Le sondage met en lumière l’opinion de personnes se déclarant catholiques et dont la première question est précisément la connaissance ou non du Motu Proprio qui distingue les deux formes du rite romain (ordinaire et extraordinaire). Il est donc parfaitement établi que lors du questionnaire les personnes interrogées savent de quoi on leur parle : la célébration de la forme extraordinaire du rite romain comme on peut la voir au Pèlerinage de Chartres par exemple ou lors des reportages télévisés consacrés au sujet depuis quelques années et non pas une messe de Paul VI en latin qu’elles n’ont jamais vu célébrée nulle part…
Il est donc malhonnête et irrespectueux de prétendre que les fidèles interrogés ne font pas la différence entre les deux formes du rite romain et qu’il faut bien évidemment nuancer les réponses de personnes censées ne pas savoir de quoi elles parlent.
C’est faire preuve d’arrogance que de prétendre mieux savoir que les intéressés eux-mêmes ce que ces derniers pensent.

4ème raison :

Qu’on le veuille ou non, et même si cela n’est pas exact sur un plan intellectuel, dans l’esprit de Monsieur-tout-le-monde, la messe de Saint Pie V c’est la messe en latin et la messe de Paul VI c’est la messe en français. Un évêque issu du clergé parisien, auquel nous suggérions qu’il pourrait parfois célébrer la messe de Paul VI en latin, nous disait tout bonnement : « Vous savez, pour nous, la messe en latin, c’est la messe d’avant le Concile », les seules messes en latin que l’ont peut trouver étant en effet à 99,99 % des messes célébrées dans le rite de Saint Pie V.
Il en va de même, d’ailleurs pour l’orientation « vers le Seigneur », ou au contraire « vers le Peuple ». 99,99 % des célébrations paroissiales sont célébrées en français, le prêtre « dos au Seigneur ». Et il est notable de constater que, par exemple, dans un sondage commandité par Le Pèlerin en décembre 2006 ayant justement pour titre « les français et la messe en latin », le rite de Saint Pie V était défini comme « la messe en latin, le prêtre le dos tourné à l’Assemblée ». On notera que 65 % des catholiques pratiquants – à l’époque, soit 6 mois avant la publication du Motu Proprio et du rappel du Pape de ce que la messe traditionnelle n’avait jamais été interdite – n’étaient pas favorables à des degrés divers à ce que le Pape autorise plus largement la messe de Saint Pie V. [On notera que, selon ce sondage, 29 % des catholiques pratiquants y étaient pour leur part favorables : avant le texte du Pape, on était donc déjà dans des proportions non négligeables même si la proportion de personnes favorables a doublée depuis].
Curieusement, à l’époque, nous n’entendîmes personne remettre en cause ce sondage aux motifs que les fidèles ne feraient pas la différence entre les deux formes du rite ou parce que la messe de Paul VI aussi peut être célébrée en latin.…

Notre conclusion :

Ce sondage versaillais n’est pas un scoop. Il suffit de fréquenter une seule fois les lieux de culte dominicaux archi-bondés où est célébrée la forme extraordinaire du rite romain dans le diocèse de Versailles pour comprendre une partie de l’ampleur de la demande.

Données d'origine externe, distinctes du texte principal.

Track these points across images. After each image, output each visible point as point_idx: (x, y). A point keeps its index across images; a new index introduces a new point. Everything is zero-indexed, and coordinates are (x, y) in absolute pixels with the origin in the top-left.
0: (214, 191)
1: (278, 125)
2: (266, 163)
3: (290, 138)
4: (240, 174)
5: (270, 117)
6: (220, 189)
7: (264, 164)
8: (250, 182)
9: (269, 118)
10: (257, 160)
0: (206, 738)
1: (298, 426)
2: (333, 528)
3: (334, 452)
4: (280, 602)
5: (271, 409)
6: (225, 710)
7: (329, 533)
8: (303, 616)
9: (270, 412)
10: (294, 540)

Il suffit de regarder honnêtement les centaines de paroissiens de la forme ordinaire du rite romain qui ont demandé à leurs curés – à Notre Dame de Versailles ou à Saint Germain en Laye par exemple – en vain l’application du Motu Proprio dans leur paroisse dans laquelle ils pratiquent chaque dimanche, pour comprendre une autre partie de l’ampleur de la demande. Heureusement, de nombreux signes nous montrent d’ailleurs que, de haut en bas, il y a dans le clergé de Versailles une prise de conscience progressive de cette réalité pastorale. Il ne nous faut donc pas perdre courage mais au contraire redoubler d'efforts pour parvenir à la paix et à la réconciliation.